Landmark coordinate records
#####

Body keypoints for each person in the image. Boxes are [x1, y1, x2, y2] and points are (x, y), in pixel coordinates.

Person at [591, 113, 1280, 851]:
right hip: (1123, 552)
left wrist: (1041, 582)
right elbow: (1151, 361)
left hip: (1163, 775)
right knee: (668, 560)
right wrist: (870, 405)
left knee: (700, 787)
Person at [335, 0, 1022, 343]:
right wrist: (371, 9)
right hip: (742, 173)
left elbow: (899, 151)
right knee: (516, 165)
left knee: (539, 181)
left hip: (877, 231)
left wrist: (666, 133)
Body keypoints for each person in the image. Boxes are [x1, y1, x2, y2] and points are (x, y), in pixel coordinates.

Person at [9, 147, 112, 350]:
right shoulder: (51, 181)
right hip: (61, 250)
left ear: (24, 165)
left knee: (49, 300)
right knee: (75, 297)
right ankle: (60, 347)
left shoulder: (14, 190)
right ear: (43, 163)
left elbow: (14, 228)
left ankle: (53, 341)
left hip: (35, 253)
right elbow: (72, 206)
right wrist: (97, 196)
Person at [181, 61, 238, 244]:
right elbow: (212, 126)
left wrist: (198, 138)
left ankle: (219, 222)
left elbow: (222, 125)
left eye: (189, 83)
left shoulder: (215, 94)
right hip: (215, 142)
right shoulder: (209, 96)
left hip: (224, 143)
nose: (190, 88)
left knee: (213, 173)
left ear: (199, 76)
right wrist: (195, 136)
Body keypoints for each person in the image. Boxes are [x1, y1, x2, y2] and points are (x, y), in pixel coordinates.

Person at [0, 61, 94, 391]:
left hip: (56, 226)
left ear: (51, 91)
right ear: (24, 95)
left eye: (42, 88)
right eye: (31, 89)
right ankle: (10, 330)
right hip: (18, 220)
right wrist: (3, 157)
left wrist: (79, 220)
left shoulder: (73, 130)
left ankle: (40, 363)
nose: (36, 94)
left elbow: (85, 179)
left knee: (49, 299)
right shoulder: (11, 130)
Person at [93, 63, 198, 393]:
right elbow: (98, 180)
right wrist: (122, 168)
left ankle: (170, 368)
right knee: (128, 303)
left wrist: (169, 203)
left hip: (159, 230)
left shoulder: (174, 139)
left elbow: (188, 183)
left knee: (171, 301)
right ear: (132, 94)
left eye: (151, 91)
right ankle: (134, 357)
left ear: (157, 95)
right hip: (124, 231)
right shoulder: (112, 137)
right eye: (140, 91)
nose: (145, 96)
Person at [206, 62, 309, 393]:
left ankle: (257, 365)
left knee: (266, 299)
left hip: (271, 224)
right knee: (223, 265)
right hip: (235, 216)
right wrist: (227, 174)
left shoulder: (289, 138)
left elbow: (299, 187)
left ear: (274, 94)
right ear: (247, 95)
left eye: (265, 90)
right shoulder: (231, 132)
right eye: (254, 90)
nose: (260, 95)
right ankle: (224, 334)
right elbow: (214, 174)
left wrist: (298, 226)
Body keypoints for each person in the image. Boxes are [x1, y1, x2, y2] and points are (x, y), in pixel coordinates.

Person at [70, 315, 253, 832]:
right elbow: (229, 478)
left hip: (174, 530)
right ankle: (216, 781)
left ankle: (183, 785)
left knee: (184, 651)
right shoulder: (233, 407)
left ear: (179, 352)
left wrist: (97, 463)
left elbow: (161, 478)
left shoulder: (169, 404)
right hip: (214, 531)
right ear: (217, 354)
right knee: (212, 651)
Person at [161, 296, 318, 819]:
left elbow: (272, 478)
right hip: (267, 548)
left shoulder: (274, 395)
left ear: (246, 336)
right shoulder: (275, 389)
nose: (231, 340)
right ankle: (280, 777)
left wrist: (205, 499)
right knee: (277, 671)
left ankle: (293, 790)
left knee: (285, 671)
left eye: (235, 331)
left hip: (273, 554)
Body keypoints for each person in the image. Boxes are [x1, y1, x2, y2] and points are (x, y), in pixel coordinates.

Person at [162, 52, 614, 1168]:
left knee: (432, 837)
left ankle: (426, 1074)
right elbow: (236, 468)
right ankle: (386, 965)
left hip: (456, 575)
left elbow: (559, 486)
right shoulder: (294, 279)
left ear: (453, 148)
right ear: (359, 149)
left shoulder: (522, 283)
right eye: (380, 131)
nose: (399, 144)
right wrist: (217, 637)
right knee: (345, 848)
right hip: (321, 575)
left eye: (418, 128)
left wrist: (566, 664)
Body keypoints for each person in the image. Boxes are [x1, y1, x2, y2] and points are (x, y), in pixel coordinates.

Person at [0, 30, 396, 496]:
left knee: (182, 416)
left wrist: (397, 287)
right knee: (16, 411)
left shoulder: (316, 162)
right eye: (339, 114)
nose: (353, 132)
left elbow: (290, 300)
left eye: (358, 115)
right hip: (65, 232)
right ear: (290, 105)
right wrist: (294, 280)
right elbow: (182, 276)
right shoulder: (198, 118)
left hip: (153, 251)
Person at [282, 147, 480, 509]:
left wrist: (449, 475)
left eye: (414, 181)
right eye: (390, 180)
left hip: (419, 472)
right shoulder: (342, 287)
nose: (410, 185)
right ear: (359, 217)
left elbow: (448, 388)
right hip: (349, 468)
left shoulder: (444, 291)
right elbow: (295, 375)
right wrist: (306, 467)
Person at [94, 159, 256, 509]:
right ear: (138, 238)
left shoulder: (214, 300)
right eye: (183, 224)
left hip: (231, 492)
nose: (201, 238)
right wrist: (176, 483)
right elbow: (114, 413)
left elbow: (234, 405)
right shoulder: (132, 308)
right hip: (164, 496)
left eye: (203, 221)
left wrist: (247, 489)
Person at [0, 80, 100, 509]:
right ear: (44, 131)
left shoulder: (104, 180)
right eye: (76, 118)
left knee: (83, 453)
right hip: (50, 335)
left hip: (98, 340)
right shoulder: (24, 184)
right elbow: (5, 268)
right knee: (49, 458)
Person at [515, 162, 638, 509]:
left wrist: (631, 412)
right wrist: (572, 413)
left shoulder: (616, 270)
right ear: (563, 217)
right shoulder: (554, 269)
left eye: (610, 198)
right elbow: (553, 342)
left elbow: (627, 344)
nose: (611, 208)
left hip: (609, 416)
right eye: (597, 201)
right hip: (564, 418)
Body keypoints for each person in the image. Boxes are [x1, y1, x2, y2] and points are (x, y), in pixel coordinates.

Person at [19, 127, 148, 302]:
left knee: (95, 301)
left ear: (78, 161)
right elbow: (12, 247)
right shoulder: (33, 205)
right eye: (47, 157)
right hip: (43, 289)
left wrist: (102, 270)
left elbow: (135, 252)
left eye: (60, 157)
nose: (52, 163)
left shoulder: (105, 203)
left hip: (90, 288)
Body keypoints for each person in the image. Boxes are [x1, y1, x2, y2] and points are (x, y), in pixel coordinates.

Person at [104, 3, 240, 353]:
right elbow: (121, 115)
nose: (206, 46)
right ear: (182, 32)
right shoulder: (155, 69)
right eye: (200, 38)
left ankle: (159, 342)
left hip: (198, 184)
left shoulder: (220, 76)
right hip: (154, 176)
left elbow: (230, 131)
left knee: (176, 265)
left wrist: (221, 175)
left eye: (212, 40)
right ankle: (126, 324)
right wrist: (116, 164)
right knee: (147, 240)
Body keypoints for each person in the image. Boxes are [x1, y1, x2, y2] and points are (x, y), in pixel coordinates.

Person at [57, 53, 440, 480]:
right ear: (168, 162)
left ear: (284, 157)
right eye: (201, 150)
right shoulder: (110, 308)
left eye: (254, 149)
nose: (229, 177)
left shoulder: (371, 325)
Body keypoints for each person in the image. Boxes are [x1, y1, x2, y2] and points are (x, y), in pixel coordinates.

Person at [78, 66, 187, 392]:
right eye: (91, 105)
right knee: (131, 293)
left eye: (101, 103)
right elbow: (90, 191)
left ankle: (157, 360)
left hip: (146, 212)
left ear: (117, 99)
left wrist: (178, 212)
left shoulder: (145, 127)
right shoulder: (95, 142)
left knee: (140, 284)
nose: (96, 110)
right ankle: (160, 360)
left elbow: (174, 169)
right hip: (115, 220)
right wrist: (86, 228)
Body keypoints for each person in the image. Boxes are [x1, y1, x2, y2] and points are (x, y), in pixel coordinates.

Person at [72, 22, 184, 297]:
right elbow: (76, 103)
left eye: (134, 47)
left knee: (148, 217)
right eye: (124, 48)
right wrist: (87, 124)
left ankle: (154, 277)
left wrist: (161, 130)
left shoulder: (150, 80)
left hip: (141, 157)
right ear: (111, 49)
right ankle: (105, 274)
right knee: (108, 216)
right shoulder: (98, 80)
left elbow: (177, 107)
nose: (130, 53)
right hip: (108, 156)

#####

What you are asked to do » Only one stretch of the records above is wanted: the lines between the one holding "right ear: (43, 163)" and the one holding "right hip: (18, 220)", inclusive, reproduced exactly.

Task result »
right ear: (43, 163)
left elbow: (14, 228)
left ankle: (53, 341)
left hip: (35, 253)
right elbow: (72, 206)
right wrist: (97, 196)
Person at [181, 61, 238, 244]:
right elbow: (212, 126)
left wrist: (198, 138)
left ankle: (219, 222)
left elbow: (222, 125)
left eye: (189, 83)
left shoulder: (215, 94)
right hip: (215, 142)
right shoulder: (209, 96)
left hip: (224, 143)
nose: (190, 88)
left knee: (213, 173)
left ear: (199, 76)
right wrist: (195, 136)
Body keypoints for each person in the image. Boxes are [x1, y1, x2, y2] and points are (x, y), in pixel coordinates.

Person at [0, 61, 94, 391]:
left hip: (56, 226)
left ear: (51, 91)
right ear: (24, 95)
left eye: (42, 88)
right eye: (31, 89)
right ankle: (10, 330)
right hip: (18, 220)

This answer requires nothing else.